Was wurde nicht alles versucht. Verstärkte Kontrollen, Security im Supermarkt, laute klassische Musik, mit der die Ecke von einem Rathaus-Büro aus beschallt wurde, und auch Rufe nach Überwachungskameras oder einer Schutzzone: An der Tatsache, dass das "Billa-Eck" vis-à-vis dem Rathaus jahrelang ein beliebter Treffpunkt für eine notorische Problemgruppe blieb, änderte das nichts – sehr zum Leidwesen von Unternehmerinnen und Unternehmern rund um den Platz, die immer wieder von Drogendeals am helllichten Tag oder auch brutalen Prügeleien innerhalb der Gruppe berichteten.

Mittlerweile ist das berüchtigte Eck aber weitgehend leer: "Wir haben in ein paar Wochen das geschafft, was der Stadt seit vielen Jahren nicht gelungen ist", sagen Kened Baftiaj und Gerald Gutschi. Baftiaj hat kürzlich das "Amaro" mit einem großen Gastgarten direkt neben dem berüchtigten Szene-Treffpunkt aufgesperrt, Gutschi ist mit seinem "Pronto" auf der anderen Seite des Supermarkts seit vielen Jahren ein Platzhirsch am Hauptplatz.
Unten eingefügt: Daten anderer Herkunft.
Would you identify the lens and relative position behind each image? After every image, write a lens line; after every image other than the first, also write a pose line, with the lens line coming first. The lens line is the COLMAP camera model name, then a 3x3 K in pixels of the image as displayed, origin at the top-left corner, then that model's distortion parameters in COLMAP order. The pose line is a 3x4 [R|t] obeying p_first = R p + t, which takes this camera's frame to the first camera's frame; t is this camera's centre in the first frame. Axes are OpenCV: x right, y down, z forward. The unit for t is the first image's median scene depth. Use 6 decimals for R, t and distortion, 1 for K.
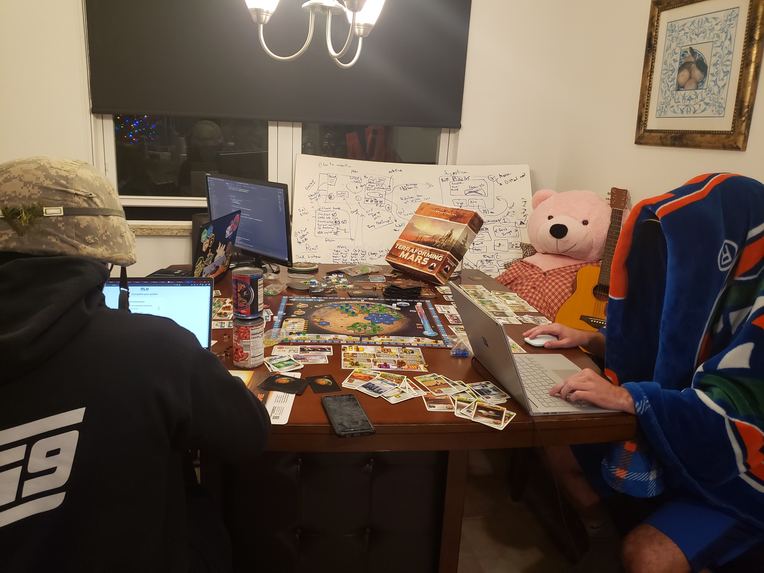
lens RADIAL K [[617.3, 0, 336.9], [0, 617.3, 227.7], [0, 0, 1]] dist [0.050874, 0.000473]
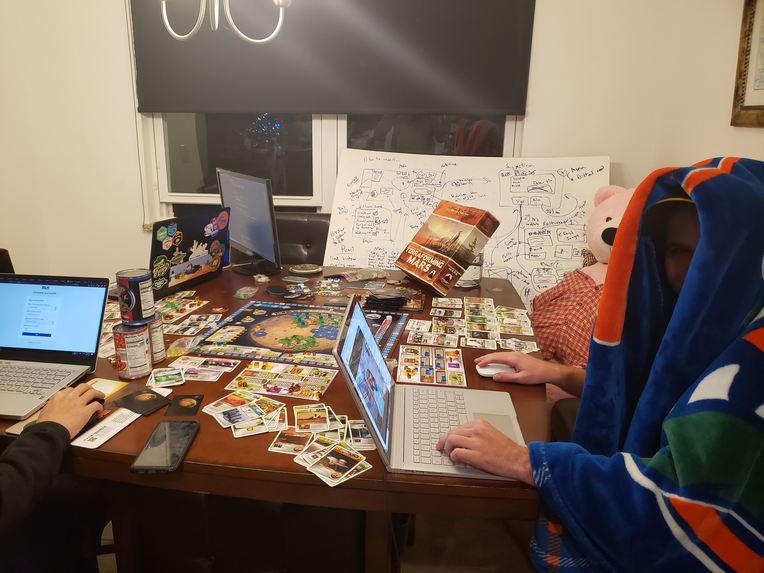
lens RADIAL K [[617.3, 0, 336.9], [0, 617.3, 227.7], [0, 0, 1]] dist [0.050874, 0.000473]
pose [[0.961415, 0.015767, -0.274650, 0.255375], [-0.015396, 0.999875, 0.003508, -0.002979], [0.274671, 0.000855, 0.961538, 0.129967]]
Und weiß als solcher auch ein Lied von der "Billa-Eck"-Klientel zu singen: "Früher sind sie sogar ins Lokal gekommen und haben am Damenklo gedealt, während wir in der Küche waren." Die Polizei und die Sicherheitswache hätten viel zu selten eingegriffen.

Gemeinsam leisten sich die beiden Geschäftsleute auf Initiative Baftiajs nun einen privaten Security-Mann. "Ich hatte zuvor natürlich Bedenken, an dieser Ecke ein Lokal aufzusperren", sagt Baftiaj, der schon seit zwei Jahrzehnten das "Il Centro" am Mehlplatz führt. Nun habe es aber gut funktioniert, am "Billa-Eck" ist merkbar Ruhe eingekehrt. 

Treffpunkt hat sich lediglich verlagert

Neuer Treffpunkt ist der Brunnen – wie schon vor dem 2007 verhängten Alkoholverbot
Neuer Treffpunkt ist der Brunnen – wie schon vor dem 2007 verhängten Alkoholverbot © NM

Freilich: Der Treffpunkt der Gruppe hat sich nun damit lediglich verlagert – neuer alter Treff ist der Erzherzog-Johann-Brunnen mitten am Hauptplatz, der bis zum Verhängen des Alkoholverbots 2007 ein Treffpunkt war, wenn auch in ganz anderer Zusammensetzung. "Unterm Strich hat sich wenig verändert", konstatiert Ordnungswache-Chef Thomas Lambauer. Während bei Drogen oder Gewalt die Polizei eingreift, kontrolliert die Ordnungswache die Einhaltung des Alkoholverbots am Hauptplatz.

"Natürlich lösen sich die Leute nicht in Luft auf", sagt auch Harald Ploder, der das Streetwork der Caritas im Drogenbereich leitet. Dass solche Treffpunkte an einen anderen Ort in der Stadt wandern würden, sei aber nichts Außergewöhnliches. Die Szene begleitet man schon viele Jahre, fünf Mal pro Woche schaut jemand vorbei und berät bei Sucht-, aber auch bei Schuldenproblemen. Dabei gehe es aber ums Versorgen, nicht ums Vertreiben.

"Grundsätzlich darf sich auch jeder im öffentlichen Raum aufhalten", betont auch Andrea Fink, Leiterin des Sozialamts. Konflikte mit Passantinnen und Passanten seien eher die Ausnahme, oft gehe es hauptsächlich um ein subjektives Sicherheitsgefühl.

Am "Billa-Eck" selbst ist dennoch Ruhe eingekehrt, Security-Profi Stephan weicht tagsüber nicht von der Stelle. "Ich hatte natürlich große Bedenken, hier ein Lokal aufzusperren, und bin ihm sehr dankbar, dass das funktioniert", betont Baftiaj. Ihre private Initiative ist aufgegangen – dennoch hätten sich Gutschi und er Unterstützung der Stadt gewünscht.

Städtische Hilfe soll nun zumindest über den Verein "Sicher leben" kommen. Für dessen Sicherheits- und Präventionsprojekte – neben dem "Billa-Eck" geht es auch um den Volksgarten und um die öffentlichen Grillplätze – hat der Stadtsenat letzte Woche eine Förderung von 100.000 Euro beschlossen.